La dentición marca un hito importantísimo en la vida del bebé: el lactante se convierte en un chico capaz de probar, masticar y asimilar nuevos alimentos.

Babas, diarreas, fiebre, malestar… a primera vista parece que la dentición es un mal terrible. Sin embargo, es más probable que estos síntomas se deban a otros acontecimientos en la vida del bebé: el comienzo de la alimentación sólida y el agotamiento de las defensas inmunológicas procedentes de la madre. No debemos preocuparnos, pero sí tenemos que informarnos para que este proceso natural transcurra lo mejor posible.

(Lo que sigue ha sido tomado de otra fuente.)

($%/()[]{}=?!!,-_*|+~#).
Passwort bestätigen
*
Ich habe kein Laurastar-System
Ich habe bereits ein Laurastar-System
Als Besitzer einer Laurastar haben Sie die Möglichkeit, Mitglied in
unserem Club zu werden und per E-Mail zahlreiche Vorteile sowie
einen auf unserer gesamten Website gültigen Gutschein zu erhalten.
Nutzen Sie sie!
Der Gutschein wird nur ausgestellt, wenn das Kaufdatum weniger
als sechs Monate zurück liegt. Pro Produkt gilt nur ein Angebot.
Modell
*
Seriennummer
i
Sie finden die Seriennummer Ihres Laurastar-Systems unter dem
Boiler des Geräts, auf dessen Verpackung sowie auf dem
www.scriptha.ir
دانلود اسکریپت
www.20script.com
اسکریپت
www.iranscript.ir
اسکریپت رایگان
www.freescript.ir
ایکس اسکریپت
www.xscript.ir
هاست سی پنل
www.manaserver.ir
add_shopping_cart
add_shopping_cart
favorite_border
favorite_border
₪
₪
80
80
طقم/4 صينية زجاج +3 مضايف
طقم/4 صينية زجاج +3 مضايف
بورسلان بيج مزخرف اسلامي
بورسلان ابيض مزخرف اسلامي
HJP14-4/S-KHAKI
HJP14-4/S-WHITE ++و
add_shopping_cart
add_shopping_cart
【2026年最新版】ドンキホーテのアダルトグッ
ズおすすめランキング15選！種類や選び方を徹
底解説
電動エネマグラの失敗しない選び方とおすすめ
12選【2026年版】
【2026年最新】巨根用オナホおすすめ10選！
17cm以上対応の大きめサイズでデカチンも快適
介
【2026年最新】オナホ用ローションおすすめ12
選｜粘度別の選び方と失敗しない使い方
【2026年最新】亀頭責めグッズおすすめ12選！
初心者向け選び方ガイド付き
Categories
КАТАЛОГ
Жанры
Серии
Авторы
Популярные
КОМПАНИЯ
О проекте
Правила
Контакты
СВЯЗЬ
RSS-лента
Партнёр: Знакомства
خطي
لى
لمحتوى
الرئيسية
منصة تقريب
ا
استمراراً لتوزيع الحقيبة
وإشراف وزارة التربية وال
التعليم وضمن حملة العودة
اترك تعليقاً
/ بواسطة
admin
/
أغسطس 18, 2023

¿Existen remedios para aliviar las molestias?

Parece una contradicción buscar un remedio para algo que, supuestamente, no duele. Sin embargo, es un hecho comprobado que, durante la dentición, los bebés no se portan como de costumbre: lloriquean más, duermen peor, están de mal humor…

A veces, los ayuda morder un aro relleno de agua, enfriado previamente en la heladera, que podemos comprar en cualquier farmacia. También se venden pomadas para pasar en las encías, aunque los médicos, por lo general, las consideran de poco efecto.

Pero no son nocivas y los chicos parecen aceptarlas bien. A lo mejor, su eficacia consiste en la sensación de frescura que sienten sobre las encías o, sencillamente, en la atención extra que reciben cuando su mamá se las masajea suavemente. En algún caso puede ser conveniente administrar al bebé un analgésico; el pediatra dirá cuál es el más adecuado.